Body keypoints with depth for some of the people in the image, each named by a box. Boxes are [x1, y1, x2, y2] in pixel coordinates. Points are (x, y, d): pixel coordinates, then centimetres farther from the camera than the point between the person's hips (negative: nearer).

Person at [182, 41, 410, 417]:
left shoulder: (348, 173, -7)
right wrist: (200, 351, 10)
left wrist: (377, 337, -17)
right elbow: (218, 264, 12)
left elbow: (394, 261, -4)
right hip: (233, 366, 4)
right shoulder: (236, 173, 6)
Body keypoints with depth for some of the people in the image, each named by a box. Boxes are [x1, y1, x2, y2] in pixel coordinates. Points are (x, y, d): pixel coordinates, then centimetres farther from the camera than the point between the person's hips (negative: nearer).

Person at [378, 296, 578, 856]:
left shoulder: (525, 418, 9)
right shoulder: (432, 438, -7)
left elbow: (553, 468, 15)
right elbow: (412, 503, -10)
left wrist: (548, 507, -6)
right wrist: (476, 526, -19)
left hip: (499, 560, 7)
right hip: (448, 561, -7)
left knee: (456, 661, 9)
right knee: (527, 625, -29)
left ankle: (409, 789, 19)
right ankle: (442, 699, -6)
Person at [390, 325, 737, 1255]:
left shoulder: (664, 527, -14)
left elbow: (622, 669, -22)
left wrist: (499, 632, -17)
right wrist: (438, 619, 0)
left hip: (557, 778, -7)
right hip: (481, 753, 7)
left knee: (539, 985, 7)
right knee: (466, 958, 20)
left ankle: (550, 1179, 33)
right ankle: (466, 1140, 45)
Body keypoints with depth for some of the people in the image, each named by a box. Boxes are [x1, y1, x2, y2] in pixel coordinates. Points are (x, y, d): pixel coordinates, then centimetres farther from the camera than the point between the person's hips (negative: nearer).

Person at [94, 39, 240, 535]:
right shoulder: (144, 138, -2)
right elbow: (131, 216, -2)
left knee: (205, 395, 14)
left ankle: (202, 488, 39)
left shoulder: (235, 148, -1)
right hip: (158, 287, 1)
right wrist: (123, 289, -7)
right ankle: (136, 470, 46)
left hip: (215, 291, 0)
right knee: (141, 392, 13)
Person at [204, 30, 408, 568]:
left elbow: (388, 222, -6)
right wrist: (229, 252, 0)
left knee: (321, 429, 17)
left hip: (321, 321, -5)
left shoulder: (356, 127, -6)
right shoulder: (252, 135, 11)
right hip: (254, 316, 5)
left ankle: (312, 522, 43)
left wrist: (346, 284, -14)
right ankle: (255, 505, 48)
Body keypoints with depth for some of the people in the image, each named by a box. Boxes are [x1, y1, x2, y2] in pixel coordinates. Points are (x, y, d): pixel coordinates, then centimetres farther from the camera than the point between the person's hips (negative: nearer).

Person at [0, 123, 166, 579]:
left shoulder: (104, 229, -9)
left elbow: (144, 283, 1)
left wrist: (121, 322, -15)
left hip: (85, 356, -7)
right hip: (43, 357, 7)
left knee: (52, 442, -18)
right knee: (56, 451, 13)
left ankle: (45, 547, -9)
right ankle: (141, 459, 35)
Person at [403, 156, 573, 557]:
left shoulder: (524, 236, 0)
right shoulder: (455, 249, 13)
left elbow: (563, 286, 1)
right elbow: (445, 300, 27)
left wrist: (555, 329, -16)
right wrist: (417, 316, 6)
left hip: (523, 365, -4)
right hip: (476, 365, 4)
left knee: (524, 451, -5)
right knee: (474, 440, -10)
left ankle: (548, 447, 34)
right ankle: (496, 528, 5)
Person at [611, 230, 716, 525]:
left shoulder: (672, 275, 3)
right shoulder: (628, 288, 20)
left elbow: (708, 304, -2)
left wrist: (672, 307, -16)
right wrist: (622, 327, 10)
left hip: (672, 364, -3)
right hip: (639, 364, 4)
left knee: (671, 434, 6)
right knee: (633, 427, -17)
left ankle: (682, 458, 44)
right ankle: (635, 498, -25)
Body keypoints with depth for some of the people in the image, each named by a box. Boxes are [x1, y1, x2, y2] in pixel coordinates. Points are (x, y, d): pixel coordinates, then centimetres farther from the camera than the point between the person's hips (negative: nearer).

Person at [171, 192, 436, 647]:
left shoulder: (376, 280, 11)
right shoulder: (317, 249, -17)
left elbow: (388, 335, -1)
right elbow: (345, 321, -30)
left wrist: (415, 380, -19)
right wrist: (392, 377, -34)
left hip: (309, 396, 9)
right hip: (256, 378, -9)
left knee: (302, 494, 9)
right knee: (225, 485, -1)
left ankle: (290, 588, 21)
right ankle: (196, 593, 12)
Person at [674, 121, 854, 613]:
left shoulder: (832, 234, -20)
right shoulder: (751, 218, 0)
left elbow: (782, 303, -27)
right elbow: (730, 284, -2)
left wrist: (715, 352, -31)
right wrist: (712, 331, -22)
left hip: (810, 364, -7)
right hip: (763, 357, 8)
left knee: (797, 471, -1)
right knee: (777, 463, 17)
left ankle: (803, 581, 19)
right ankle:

^^^^^^^^^^^^^^^^

▶ _Goal of the exercise_
The answer is every entry, copied word for word.

▶ _Problem solution_
Body keypoints with depth for some of the people in the image, each named by a box. Boxes are [x1, y1, x2, y2] in pixel coordinates. Points are (x, y, d): pixel coordinates, then centimetres farther from the camera than the point between the person's hips (negative: nearer).

Person at [182, 41, 410, 417]:
left shoulder: (348, 173, -7)
right wrist: (200, 351, 10)
left wrist: (377, 337, -17)
right elbow: (218, 264, 12)
left elbow: (394, 261, -4)
right hip: (233, 366, 4)
right shoulder: (236, 173, 6)
Body keypoints with depth for some of the people in the image, each named by a box. Boxes are [x1, y1, x2, y2] in pixel coordinates. Points are (x, y, d): pixel coordinates, then centimetres farther from the camera than the point between the person's hips (negative: nearer).

Person at [378, 296, 578, 856]:
left shoulder: (525, 418, 9)
right shoulder: (432, 438, -7)
left elbow: (553, 468, 15)
right elbow: (412, 503, -10)
left wrist: (548, 507, -6)
right wrist: (476, 526, -19)
left hip: (499, 560, 7)
right hip: (448, 561, -7)
left knee: (456, 661, 9)
right knee: (527, 625, -29)
left ankle: (409, 789, 19)
right ankle: (442, 699, -6)
Person at [390, 325, 737, 1255]:
left shoulder: (664, 527, -14)
left elbow: (622, 669, -22)
left wrist: (499, 632, -17)
right wrist: (438, 619, 0)
left hip: (557, 778, -7)
right hip: (481, 753, 7)
left knee: (539, 985, 7)
right knee: (466, 958, 20)
left ankle: (550, 1179, 33)
right ankle: (466, 1140, 45)
Body keypoints with depth for some of the people in the image, each named by a box. Boxes are [x1, y1, x2, y2] in pixel coordinates. Points are (x, y, d): pixel coordinates, then centimetres farther from the camera than the point between the person's hips (negative: nearer).

Person at [94, 39, 240, 535]:
right shoulder: (144, 138, -2)
right elbow: (131, 216, -2)
left knee: (205, 395, 14)
left ankle: (202, 488, 39)
left shoulder: (235, 148, -1)
right hip: (158, 287, 1)
right wrist: (123, 289, -7)
right ankle: (136, 470, 46)
left hip: (215, 291, 0)
right knee: (141, 392, 13)
Person at [204, 30, 408, 568]:
left elbow: (388, 222, -6)
right wrist: (229, 252, 0)
left knee: (321, 429, 17)
left hip: (321, 321, -5)
left shoulder: (356, 127, -6)
right shoulder: (252, 135, 11)
right hip: (254, 316, 5)
left ankle: (312, 522, 43)
left wrist: (346, 284, -14)
right ankle: (255, 505, 48)
Body keypoints with depth for some of the people in the image, each named by a box. Boxes are [x1, y1, x2, y2] in pixel coordinates. Points are (x, y, d): pixel coordinates, then centimetres farther from the camera than the point between the person's hips (negative: nearer).

Person at [0, 123, 166, 579]:
left shoulder: (104, 229, -9)
left elbow: (144, 283, 1)
left wrist: (121, 322, -15)
left hip: (85, 356, -7)
right hip: (43, 357, 7)
left knee: (52, 442, -18)
right knee: (56, 451, 13)
left ankle: (45, 547, -9)
right ankle: (141, 459, 35)
Person at [403, 156, 573, 557]:
left shoulder: (524, 236, 0)
right shoulder: (455, 249, 13)
left elbow: (563, 286, 1)
right elbow: (445, 300, 27)
left wrist: (555, 329, -16)
right wrist: (417, 316, 6)
left hip: (523, 365, -4)
right hip: (476, 365, 4)
left knee: (524, 451, -5)
right knee: (474, 440, -10)
left ankle: (548, 447, 34)
right ankle: (496, 528, 5)
Person at [611, 230, 716, 525]:
left shoulder: (672, 275, 3)
right shoulder: (628, 288, 20)
left elbow: (708, 304, -2)
left wrist: (672, 307, -16)
right wrist: (622, 327, 10)
left hip: (672, 364, -3)
right hip: (639, 364, 4)
left knee: (671, 434, 6)
right knee: (633, 427, -17)
left ankle: (682, 458, 44)
right ankle: (635, 498, -25)
Body keypoints with depth for some of the people in the image, each named by a box. Boxes are [x1, y1, x2, y2] in pixel coordinates. Points are (x, y, d): pixel coordinates, then centimetres farther from the camera than the point between the person's hips (negative: nearer).

Person at [171, 192, 436, 647]:
left shoulder: (376, 280, 11)
right shoulder: (317, 249, -17)
left elbow: (388, 335, -1)
right elbow: (345, 321, -30)
left wrist: (415, 380, -19)
right wrist: (392, 377, -34)
left hip: (309, 396, 9)
right hip: (256, 378, -9)
left knee: (302, 494, 9)
right knee: (225, 485, -1)
left ankle: (290, 588, 21)
right ankle: (196, 593, 12)
Person at [674, 121, 854, 613]:
left shoulder: (832, 234, -20)
right shoulder: (751, 218, 0)
left elbow: (782, 303, -27)
right elbow: (730, 284, -2)
left wrist: (715, 352, -31)
right wrist: (712, 331, -22)
left hip: (810, 364, -7)
right hip: (763, 357, 8)
left knee: (797, 471, -1)
right knee: (777, 463, 17)
left ankle: (803, 581, 19)
right ankle:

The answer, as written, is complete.